A Thursday Ramble

I usually write these blogs on Friday.

Write it, edit, send it out. It feels authentic that way, a true glimpse into how I’m feeling about van life that week.

But today is Thursday and that leaves me staring at a blinking cursor on a blank page. I’m planning ahead, setting myself up to take Friday off entirely. Well, not entirely. But 95% of the way.

Is this even interesting to anyone? (Besides my husband – I see you 😊) I don’t know. I try not to think about it, ruminate over whether I’m truly just shouting into the void. My mother always said I liked making extraneous noises. And I do, so even if I am, who cares?

It’s the consistency that matters. Showing up here, week after week, giving myself the space – or forcing myself to take the space up. Even when it feels cringy or silly – those feelings don’t mean I have to lean away.

The good weeks are always boring to write about. The bad weeks, the exceptional weeks – easy. Writing about elevated emotions is easier than stability. And in truth, this week has been neither bad nor exceptional. It’s been good, stable even. Bangor has a few public libraries and even more parks to choose from, several places marked on iOverlander that the town doesn’t mind vans spending the night in. So it’s been a week of working – not much exciting there.

There is excitement in my future plans – this weekend I’m going to Canada. To the Bay of Fundy, the tidal phenomenon that has fascinated me for years. I will see it at high tide and low tide. I will get up at sunrise to watch the sun break over the Atlantic and set an alarm for the wee hours of the morning to catch the meteor showers. I’m going whale watching and it turns out August is the peak month to see most whales.

But the week leading up to this excitement has been quiet, unassuming. Not easy, not simple – there are always bumps in the road (metaphorical and literal) that require navigating. The parking lot is paid instead of free, the trail is gated (expensively so), the water tank is running low. Some days they feel catastrophic and some days not so much.

I find myself talking to homeless people more.

Not often, but more frequently. I think the van makes me easier to approach. It is a nice van, one that someone clearly lives in by choice, not necessity, and yet there is still solidarity there. Between myself and other vanlifers, RV dwellers, but also the man in the parking lot who lives out of his minivan or his sedan. They are not always unhoused, but the places they hang out in and the state of the dress tell me they do not have a safe place to return to. People approach, they ask to pet the dog or to bum a light and I oblige whenever I can.

Some want what they want and what others want is conversation. To be heard. I offer what I can; a glass of water, a snack, a listening ear for at least a few minutes. I don’t want to be someone who makes lives harder.

I can be, of course, and sometimes I am. But I want to take more opportunities to not be. Someone who rolls down the window and gives the man begging on the corner a snack, not someone who refuses to acknowledge him.

I see a lot of suffering on the road.
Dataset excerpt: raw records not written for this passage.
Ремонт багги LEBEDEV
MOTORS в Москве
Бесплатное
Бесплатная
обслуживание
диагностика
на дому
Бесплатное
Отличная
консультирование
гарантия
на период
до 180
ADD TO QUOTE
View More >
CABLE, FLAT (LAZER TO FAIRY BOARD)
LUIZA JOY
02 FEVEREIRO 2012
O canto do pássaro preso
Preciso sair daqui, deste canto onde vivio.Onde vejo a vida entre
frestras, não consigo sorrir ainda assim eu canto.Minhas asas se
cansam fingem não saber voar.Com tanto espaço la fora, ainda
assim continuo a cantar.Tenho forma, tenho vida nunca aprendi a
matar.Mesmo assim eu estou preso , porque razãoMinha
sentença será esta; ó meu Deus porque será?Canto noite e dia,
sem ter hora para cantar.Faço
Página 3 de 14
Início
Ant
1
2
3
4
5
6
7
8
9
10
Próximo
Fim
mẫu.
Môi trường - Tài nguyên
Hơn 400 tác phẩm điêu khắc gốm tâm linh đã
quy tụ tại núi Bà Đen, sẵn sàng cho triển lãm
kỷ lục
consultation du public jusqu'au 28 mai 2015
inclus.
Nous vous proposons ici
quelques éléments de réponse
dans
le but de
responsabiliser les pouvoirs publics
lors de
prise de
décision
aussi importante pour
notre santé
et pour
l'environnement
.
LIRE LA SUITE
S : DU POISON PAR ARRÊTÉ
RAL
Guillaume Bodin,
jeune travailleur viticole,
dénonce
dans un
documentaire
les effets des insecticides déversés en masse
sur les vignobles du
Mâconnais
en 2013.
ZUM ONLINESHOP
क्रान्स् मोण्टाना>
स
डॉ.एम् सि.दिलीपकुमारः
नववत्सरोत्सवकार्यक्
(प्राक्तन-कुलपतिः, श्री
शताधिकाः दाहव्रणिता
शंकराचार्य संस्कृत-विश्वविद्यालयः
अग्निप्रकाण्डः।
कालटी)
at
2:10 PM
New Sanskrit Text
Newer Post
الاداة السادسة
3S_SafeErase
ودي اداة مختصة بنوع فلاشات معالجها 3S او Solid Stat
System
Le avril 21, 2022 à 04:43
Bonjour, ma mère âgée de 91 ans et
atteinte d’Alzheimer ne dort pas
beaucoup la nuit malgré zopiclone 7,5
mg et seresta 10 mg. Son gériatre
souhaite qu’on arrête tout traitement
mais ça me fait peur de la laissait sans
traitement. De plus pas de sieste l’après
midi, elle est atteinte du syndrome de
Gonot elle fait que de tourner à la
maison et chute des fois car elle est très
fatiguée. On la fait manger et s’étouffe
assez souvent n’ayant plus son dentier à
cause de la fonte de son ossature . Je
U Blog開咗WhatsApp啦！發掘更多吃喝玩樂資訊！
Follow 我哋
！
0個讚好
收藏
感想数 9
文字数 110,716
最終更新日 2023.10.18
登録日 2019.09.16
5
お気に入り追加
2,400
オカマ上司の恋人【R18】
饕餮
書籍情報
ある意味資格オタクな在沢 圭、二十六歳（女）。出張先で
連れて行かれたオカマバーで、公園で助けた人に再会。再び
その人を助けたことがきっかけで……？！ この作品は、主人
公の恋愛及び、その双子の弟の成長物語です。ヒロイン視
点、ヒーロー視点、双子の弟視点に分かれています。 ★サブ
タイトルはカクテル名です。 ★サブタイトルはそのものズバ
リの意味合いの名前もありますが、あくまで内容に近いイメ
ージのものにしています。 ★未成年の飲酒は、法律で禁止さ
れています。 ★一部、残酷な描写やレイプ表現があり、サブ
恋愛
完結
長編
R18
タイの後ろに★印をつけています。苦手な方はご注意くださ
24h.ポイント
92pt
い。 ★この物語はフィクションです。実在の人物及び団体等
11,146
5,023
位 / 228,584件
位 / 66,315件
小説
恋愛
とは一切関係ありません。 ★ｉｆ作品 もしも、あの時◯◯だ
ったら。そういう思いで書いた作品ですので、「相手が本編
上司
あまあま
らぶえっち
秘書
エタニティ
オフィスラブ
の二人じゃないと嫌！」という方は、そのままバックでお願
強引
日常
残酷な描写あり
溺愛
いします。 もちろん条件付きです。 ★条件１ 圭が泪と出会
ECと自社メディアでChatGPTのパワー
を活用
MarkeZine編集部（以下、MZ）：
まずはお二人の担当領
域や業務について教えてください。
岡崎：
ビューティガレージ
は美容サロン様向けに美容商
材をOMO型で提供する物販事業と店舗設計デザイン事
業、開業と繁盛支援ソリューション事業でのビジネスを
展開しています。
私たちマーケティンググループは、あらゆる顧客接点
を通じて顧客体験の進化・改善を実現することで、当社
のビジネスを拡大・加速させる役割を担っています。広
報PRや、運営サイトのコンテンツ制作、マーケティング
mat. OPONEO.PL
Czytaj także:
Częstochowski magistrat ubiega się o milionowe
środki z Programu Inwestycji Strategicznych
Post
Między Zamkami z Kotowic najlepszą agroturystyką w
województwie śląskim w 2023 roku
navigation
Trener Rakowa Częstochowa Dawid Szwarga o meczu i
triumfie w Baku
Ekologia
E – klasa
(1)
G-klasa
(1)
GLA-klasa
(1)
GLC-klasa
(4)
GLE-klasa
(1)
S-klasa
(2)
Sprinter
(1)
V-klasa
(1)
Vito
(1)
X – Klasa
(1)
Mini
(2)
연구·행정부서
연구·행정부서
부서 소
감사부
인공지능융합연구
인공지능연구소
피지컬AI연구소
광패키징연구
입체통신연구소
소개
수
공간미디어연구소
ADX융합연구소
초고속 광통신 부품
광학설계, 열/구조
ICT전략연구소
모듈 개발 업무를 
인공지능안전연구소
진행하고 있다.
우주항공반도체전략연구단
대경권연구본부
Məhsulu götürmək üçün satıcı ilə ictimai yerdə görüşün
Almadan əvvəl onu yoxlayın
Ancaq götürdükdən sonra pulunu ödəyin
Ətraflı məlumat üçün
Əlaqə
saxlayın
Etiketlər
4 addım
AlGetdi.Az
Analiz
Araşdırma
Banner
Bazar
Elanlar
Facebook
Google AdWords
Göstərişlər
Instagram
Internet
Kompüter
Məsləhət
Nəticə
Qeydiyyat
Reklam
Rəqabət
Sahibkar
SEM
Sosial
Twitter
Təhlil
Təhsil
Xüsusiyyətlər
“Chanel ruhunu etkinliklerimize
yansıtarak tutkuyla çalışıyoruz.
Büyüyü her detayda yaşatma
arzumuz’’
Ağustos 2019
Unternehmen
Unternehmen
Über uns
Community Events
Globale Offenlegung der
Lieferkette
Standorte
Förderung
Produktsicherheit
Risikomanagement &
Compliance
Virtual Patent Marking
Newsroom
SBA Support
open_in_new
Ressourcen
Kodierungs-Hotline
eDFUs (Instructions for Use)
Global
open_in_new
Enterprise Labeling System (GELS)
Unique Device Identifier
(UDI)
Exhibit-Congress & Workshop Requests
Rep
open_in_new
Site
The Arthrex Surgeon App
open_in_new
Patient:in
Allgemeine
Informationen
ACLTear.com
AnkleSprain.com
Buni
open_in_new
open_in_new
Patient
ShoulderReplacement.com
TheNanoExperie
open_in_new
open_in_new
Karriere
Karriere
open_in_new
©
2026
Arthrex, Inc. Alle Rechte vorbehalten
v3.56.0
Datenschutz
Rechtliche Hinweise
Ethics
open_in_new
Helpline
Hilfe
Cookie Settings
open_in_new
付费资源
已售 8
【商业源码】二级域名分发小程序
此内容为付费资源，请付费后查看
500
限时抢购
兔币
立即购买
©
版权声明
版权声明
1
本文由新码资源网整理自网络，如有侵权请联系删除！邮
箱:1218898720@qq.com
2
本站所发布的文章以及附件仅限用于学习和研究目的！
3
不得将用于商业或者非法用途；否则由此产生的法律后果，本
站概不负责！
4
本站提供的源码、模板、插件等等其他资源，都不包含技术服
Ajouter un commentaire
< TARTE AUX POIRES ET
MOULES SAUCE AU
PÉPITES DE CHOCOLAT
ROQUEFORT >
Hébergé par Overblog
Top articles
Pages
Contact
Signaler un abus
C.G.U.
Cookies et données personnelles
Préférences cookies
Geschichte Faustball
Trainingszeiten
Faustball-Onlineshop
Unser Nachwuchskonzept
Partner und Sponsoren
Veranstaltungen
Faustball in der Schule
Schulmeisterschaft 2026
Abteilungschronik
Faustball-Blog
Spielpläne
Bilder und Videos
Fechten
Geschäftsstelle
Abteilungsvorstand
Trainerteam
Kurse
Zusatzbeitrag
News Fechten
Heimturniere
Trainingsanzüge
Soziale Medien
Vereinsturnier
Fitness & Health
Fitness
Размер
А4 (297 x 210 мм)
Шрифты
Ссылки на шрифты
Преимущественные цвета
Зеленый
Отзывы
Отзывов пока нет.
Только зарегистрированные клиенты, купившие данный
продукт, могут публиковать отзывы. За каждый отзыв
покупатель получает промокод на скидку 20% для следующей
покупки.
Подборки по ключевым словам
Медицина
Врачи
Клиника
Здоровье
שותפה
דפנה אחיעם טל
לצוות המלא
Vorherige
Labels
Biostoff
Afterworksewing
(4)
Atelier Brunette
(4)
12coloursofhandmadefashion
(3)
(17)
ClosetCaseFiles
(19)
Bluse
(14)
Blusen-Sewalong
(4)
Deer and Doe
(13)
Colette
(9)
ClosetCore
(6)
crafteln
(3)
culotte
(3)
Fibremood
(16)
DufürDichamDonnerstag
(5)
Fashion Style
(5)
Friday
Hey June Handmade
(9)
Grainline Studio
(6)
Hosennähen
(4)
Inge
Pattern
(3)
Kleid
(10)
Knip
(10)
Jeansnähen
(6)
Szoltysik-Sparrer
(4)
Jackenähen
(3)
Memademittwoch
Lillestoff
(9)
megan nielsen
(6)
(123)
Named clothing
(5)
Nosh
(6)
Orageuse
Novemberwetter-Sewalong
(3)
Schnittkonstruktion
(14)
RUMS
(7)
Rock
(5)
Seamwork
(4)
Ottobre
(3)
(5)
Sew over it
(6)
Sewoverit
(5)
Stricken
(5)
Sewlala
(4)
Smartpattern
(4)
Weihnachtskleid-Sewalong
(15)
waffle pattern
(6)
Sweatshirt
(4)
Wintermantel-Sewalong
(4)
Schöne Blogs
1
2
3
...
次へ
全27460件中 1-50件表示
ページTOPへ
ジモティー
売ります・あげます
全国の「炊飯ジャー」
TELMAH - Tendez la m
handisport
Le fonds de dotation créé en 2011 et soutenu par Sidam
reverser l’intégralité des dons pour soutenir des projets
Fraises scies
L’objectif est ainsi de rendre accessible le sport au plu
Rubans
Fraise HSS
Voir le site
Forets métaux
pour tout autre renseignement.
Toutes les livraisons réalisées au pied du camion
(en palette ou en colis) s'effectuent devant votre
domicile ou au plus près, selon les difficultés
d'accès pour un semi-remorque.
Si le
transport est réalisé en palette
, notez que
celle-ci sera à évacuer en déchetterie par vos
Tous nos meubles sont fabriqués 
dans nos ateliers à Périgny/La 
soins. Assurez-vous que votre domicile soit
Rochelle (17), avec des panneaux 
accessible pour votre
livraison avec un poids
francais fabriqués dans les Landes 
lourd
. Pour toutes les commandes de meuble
Homeless people sitting on sidewalks or steps to vacant businesses., Even in small towns with empty, rotting houses there are homeless people. Extended families stuffed together in tiny trailers; the yard littered with junk that may one day be useful. Dogs chained in tiny cages, entire towns hanging on by a thread.

There is a line in the poem At the River Clarion by Mary Oliver “I do the little each person can do, it isn’t much.” I think of it often.

I think of many lines from that poem often. It is one of my favorites.

I usually try to have some cohesive message in a piece like this, but today it is mostly rambling. Offloading some of the thoughts from the racetrack of my mind.

I hope you have a good day. I hope you make someone’s day better.